Reliable evidence is essential for health. Data are needed to formulate new health polices and strategies, to ensure quality and equity of health-care services and universal health coverage, to design effective health-care interventions, prioritize health challenges and mobilize resources, and to monitor progress at national and subnational levels. Low- and middle-income countries often lack strong vital statistics data, and health decisions are based on data from censuses, surveys, surveillance and administrative data sources. Studies such as the Global Burden of Disease (GBD), which quantifies health loss from hundreds of diseases, injuries and risk factors, are essential to complement local evidence sources and bridge evidence gaps. Ethiopia has a strong collaboration with the GBD, supported by grants from development partners, but this could be improved by greater collaboration and additional in-country investments.

Ethiopia established a collaboration between the Ethiopian Public Health Institute (EPHI), under the Ministry of Health, the Institute for Health Metrics and Evaluation (IHME), and an expert network of more than 800 GBD collaborators, who jointly produce national and subnational estimates of burdens of disease. This evidence informs our health sector transformation plan and is used to revise essential health service packages, develop non-communicable disease strategies, assess national health expenditures and mobilize resources, measure key health indicators and track progress, devise strategies to narrow disparities between subnational states, and respond to the COVID-19 pandemic.

The collaboration with IHME has helped us to establish a National Data Management and Analytics Center at EPHI. The center’s multi-disciplinary team works to enhance health data repository and governance systems, advance in-country health data analytics and generate quality scientific evidence, and translate evidence into policy and decisions. We are establishing similar centers at subnational levels that are helping us to understand our own health data landscape in Ethiopia, allowing us to identify future potential uses of health data, understand technical and data infrastructure limitations, and devise new strategies.

Our use of GBD data is not without challenges. Some findings have big uncertainties and may not be consistent between GBD iterations, which may be owing to lack of quality data inputs or new methods being used over time. But consistency of key health indicators is essential to measure progress and track disparities between and within countries. The advanced methods used by GBD can only be understood by trained experts, which requires a considerable in-country investment to understand the relevance of the findings for health policy and strategy. There are also challenges in accessing already available data, which is needed to improve the estimates.
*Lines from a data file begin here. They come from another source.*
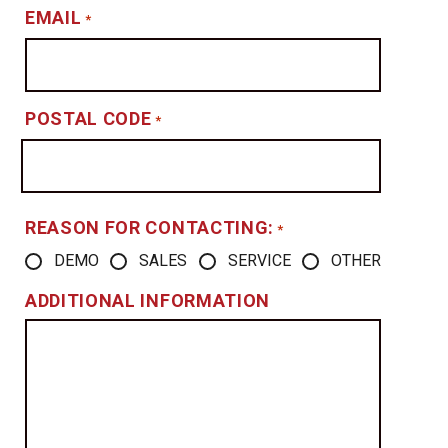
EMAIL
*
POSTAL CODE
*
REASON FOR CONTACTING:
*
DEMO
SALES
SERVICE
OTHER
ADDITIONAL INFORMATION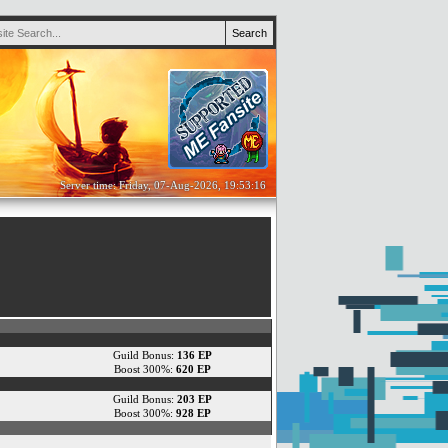
Server time: Friday, 07-Aug-2026, 19:53:16
Guild Bonus:
136 EP
Boost 300%:
620 EP
Guild Bonus:
203 EP
Boost 300%:
928 EP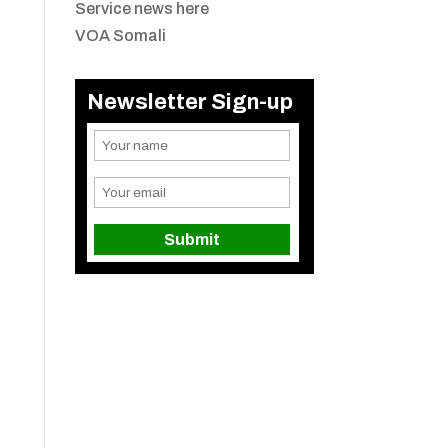
Service news here
VOA Somali
Newsletter Sign-up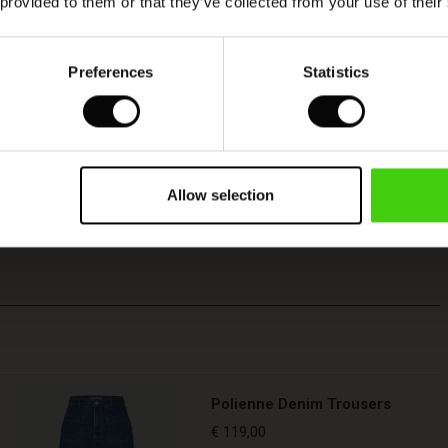
 provided to them or that they’ve collected from your use of their
Preferences
Statistics
Allow selection
Polienne Denim Trousers
€ 119,00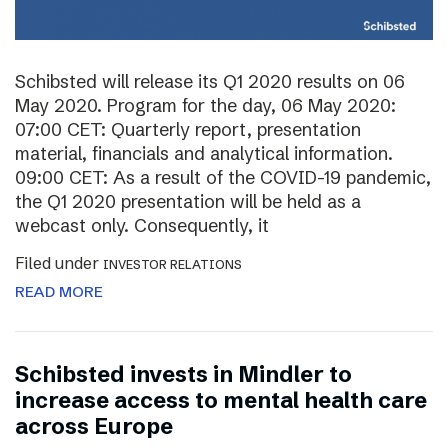
Schibsted will release its Q1 2020 results on 06
May 2020. Program for the day, 06 May 2020:
07:00 CET: Quarterly report, presentation
material, financials and analytical information.
09:00 CET: As a result of the COVID-19 pandemic,
the Q1 2020 presentation will be held as a
webcast only. Consequently, it
Filed under
INVESTOR RELATIONS
READ MORE
Schibsted invests in Mindler to
increase access to mental health care
across Europe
Data powers the modern economy and data-driven health policies can help to drive development and economic growth in low- and middle-income countries. This would also help to improve disease estimates, such as those from GBD. A closer collaborative network between GBD and leaders in low- and middle-income countries such as Ethiopia would improve the reliability and consistency of estimates and help us to create national data management and analytics systems, build our technical capacity, and allow us to generate higher quality in-country data, all of which would further strengthen national health policies and research. All countries should build data repositories to archive existing and prospective health data, as well as invest in high performance computing for data analysis and visualizations, led by a multi-disciplinary team that understands the evidence demands of health systems.

Training in health metrics and data science in low- and middle-income countries is essential. This could include GBD methods, data processing, standardizing data inputs and methods, analysis and synthesis, modeling, reviewing estimates and experience in using estimates for policy, strategy and decision-making. Training should be provided for people working in ministries of health, research institutes, public health institutes, academia, and other relevant stakeholders who generate health data. This will allow countries to jointly analyze national and subnational burden of disease estimates, to process and analyze their own data locally, and would also provide investment in the local health sector.

Low- and middle-income countries, in collaboration with GBD and funding organizations, also need to increase their investment in primary data collection systems to improve estimates and fill their data gaps. Data collection could include population and demography, causes of death, morbidity and disability, health risk factors, and social determinants of health.

The availability and accessibility of in-country data is important for local advanced analysis and better global estimates. Data sharing should be improved both within and between countries through the development of national and subnational data access strategies. Data interoperability can be achieved through health data exchanges that connect data repositories and observatories, but must be supported by a framework of national data regulations and protocols, so that data can be used safely and confidentially, for maximum impact. Advocacy will be needed so that the public are supportive of this investment in health data, but the benefits will be transformative: a healthier population and an economic boost.